The project, simply dubbed “Micro House,” was designed by Beijing’s Studio Liu Lubin as part of the “Get it Louder” exhibition–the same place where the Tricycle House was featured. Like the latter three-wheeled home, Micro House is one part design study and another part political statement–a reaction to China’s questionable land-grabs and soaring real estate values.
The exhibition model was a three module cluster: one module for living/working, one for sleeping and one for bathing (we’re thinking the cooking module, shown in prototype drawings, might have been nixed as it messed up the symmetry). The module’s t shape enables enough room for an occupant to stand up–though we imagine entertaining might be a bear.
The micro house can be set up individually as it was for the exhibition or, more interesting to us, stacked upon one another to make large housing pyramids. Like any tiny house, the more the merrier, and the interlocking structure seems to lend itself for structurally sound stacking.
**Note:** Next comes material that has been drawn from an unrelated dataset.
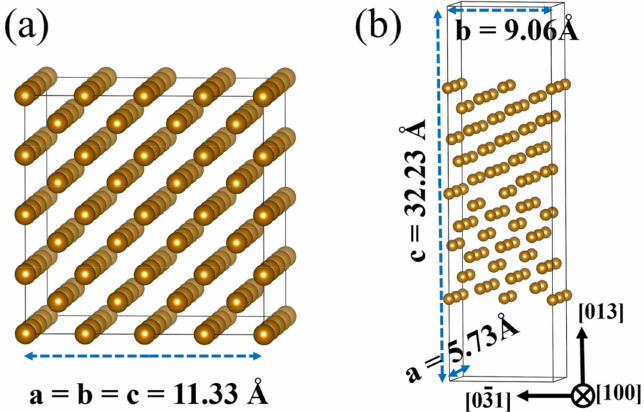
Figure 3. Modelled structure of ( a ) bcc-Fe bulk, ( b ) bcc-Fe Σ 5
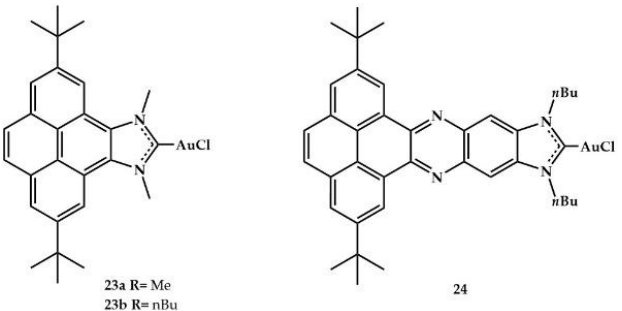
ligands with fused polycyclic aromatic hydrocarbons (Figure 10) [26].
There are some (okay, maybe many) drawbacks to Micro House design such as having to go outside to move from one module to another. We’re not sure why they didn’t combine living and sleeping quarters as the latter tends to occupy an inordinate amount of space compared to its usage. The overall module size seems pretty darn small to us, though that might have more to do with the Get It Louder intent, which was to make homes that transport easily. We could imagine a larger version being actually quite livable.
All that said, it’s a concept home and an interesting one at that–one that bucks convention and whose very DNA bespeaks inter-connectedness and efficiency.